PROVIDED MATERIAL section start

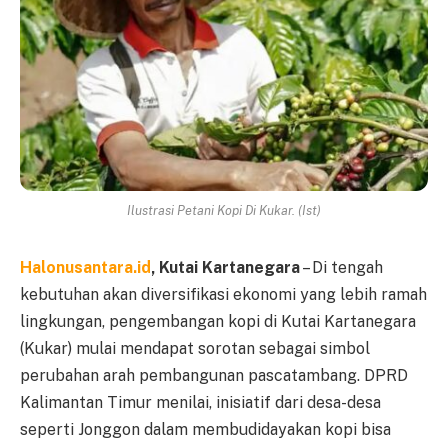
Ilustrasi Petani Kopi Di Kukar. (Ist)
Halonusantara.id
, Kutai Kartanegara
– Di tengah
kebutuhan akan diversifikasi ekonomi yang lebih ramah
lingkungan, pengembangan kopi di Kutai Kartanegara
(Kukar) mulai mendapat sorotan sebagai simbol
perubahan arah pembangunan pascatambang. DPRD
Kalimantan Timur menilai, inisiatif dari desa-desa
seperti Jonggon dalam membudidayakan kopi bisa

PROVIDED MATERIAL section end

REQUEST: Render every line of the listing above as a JSON list of strings, one string per line, with blank lines omitted. Leave the picture out of the answer.

ANSWER SPACE:
[
  "Ilustrasi Petani Kopi Di Kukar. (Ist)",
  "Halonusantara.id",
  ", Kutai Kartanegara",
  "– Di tengah",
  "kebutuhan akan diversifikasi ekonomi yang lebih ramah",
  "lingkungan, pengembangan kopi di Kutai Kartanegara",
  "(Kukar) mulai mendapat sorotan sebagai simbol",
  "perubahan arah pembangunan pascatambang. DPRD",
  "Kalimantan Timur menilai, inisiatif dari desa-desa",
  "seperti Jonggon dalam membudidayakan kopi bisa"
]